▶ **Task goal**
Return only the lines below starting at the line containing "fx_px: 1503" and ending at the line containing "f_number: 4.5", both included, exactly as they are and with no pictures.

[Photos with camera intrinsics]
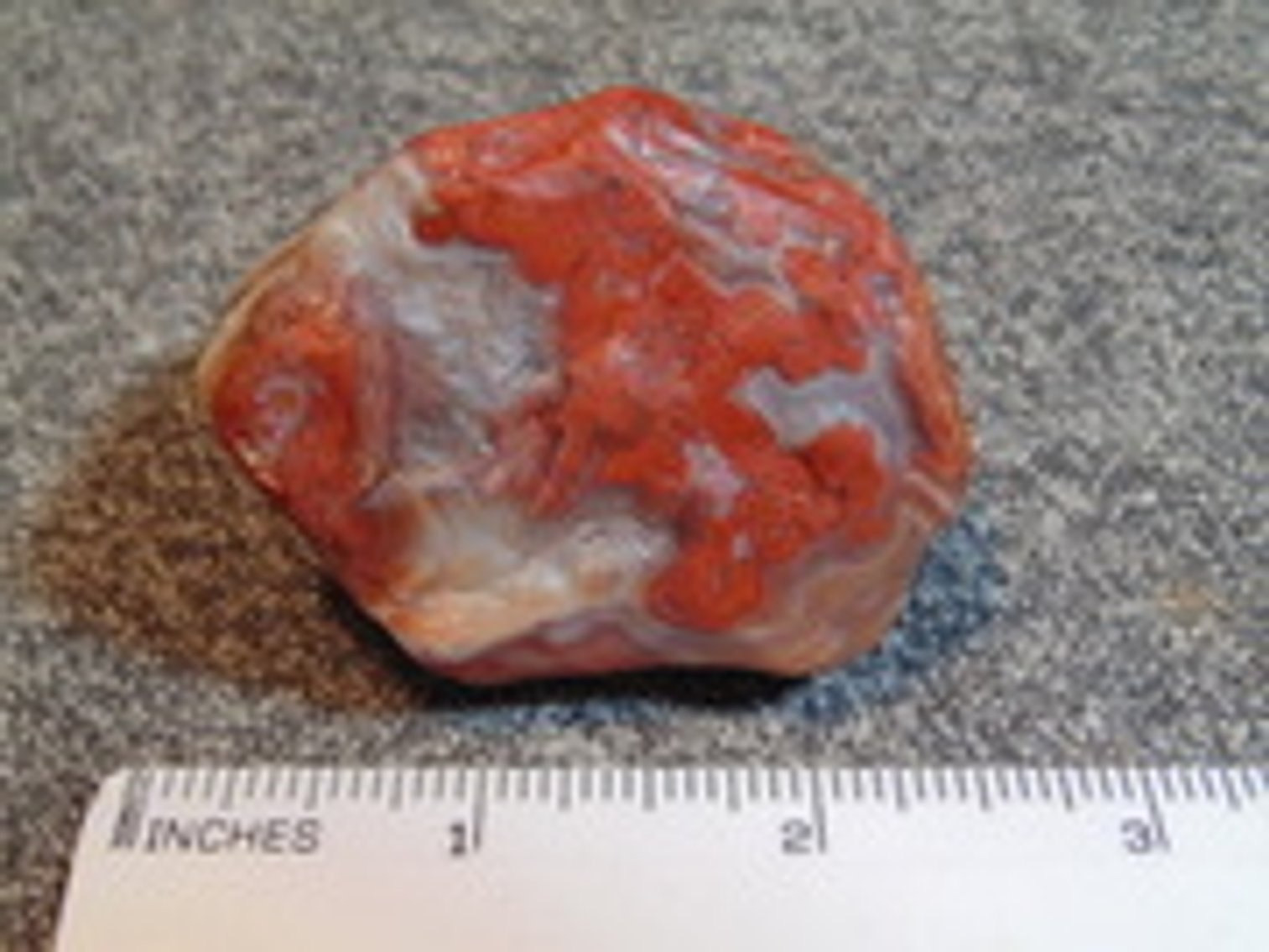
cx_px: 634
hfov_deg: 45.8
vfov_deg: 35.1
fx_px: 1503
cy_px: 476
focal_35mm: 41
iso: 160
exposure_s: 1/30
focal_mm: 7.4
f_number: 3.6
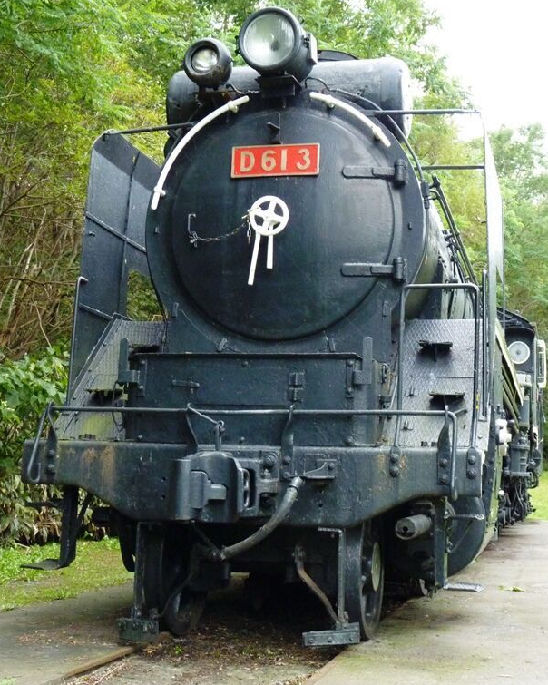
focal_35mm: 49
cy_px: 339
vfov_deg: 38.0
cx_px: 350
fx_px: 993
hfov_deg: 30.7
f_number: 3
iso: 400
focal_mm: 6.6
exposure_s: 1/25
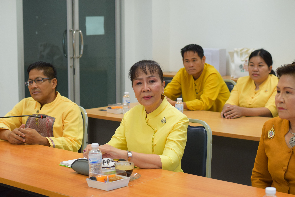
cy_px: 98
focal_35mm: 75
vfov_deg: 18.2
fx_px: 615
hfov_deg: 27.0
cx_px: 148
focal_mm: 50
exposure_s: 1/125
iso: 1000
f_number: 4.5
==
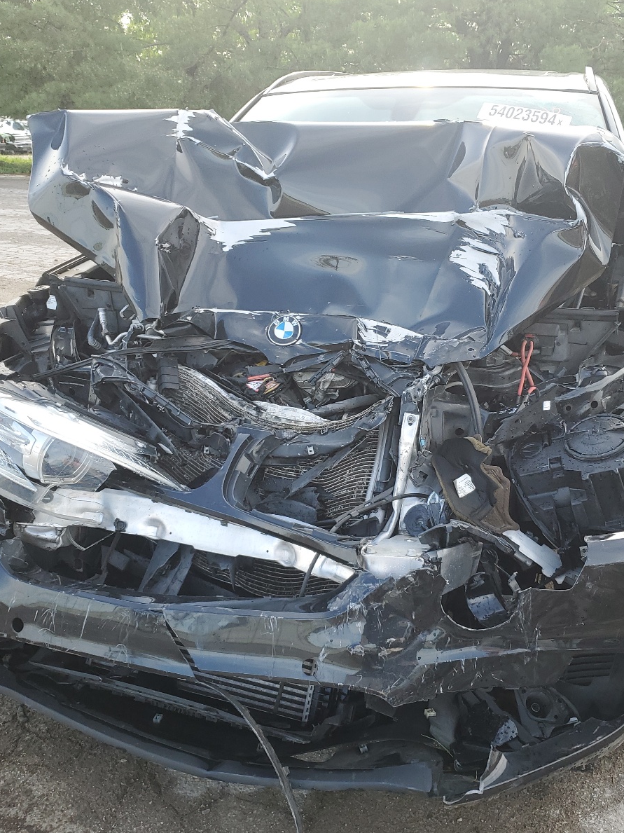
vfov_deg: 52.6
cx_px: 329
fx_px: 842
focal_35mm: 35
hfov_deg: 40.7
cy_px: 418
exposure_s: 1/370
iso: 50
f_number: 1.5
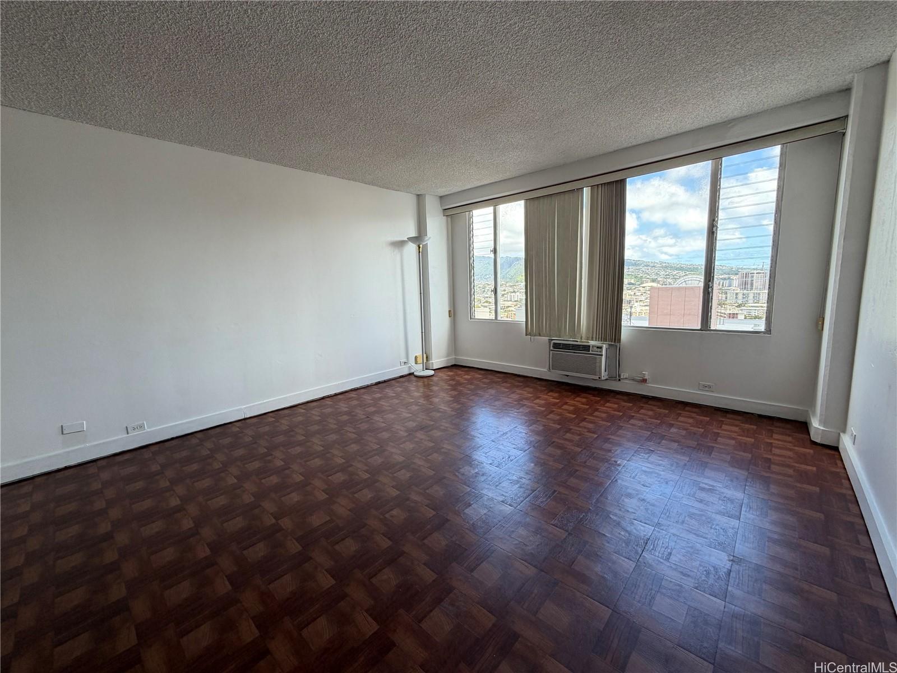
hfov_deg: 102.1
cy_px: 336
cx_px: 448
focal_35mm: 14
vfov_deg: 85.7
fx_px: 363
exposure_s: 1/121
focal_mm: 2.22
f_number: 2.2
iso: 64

▶ **Exercise solution**
fx_px: 1503
cy_px: 476
focal_35mm: 41
iso: 160
exposure_s: 1/30
focal_mm: 7.4
f_number: 3.6
focal_35mm: 49
cy_px: 339
vfov_deg: 38.0
cx_px: 350
fx_px: 993
hfov_deg: 30.7
f_number: 3
iso: 400
focal_mm: 6.6
exposure_s: 1/25
cy_px: 98
focal_35mm: 75
vfov_deg: 18.2
fx_px: 615
hfov_deg: 27.0
cx_px: 148
focal_mm: 50
exposure_s: 1/125
iso: 1000
f_number: 4.5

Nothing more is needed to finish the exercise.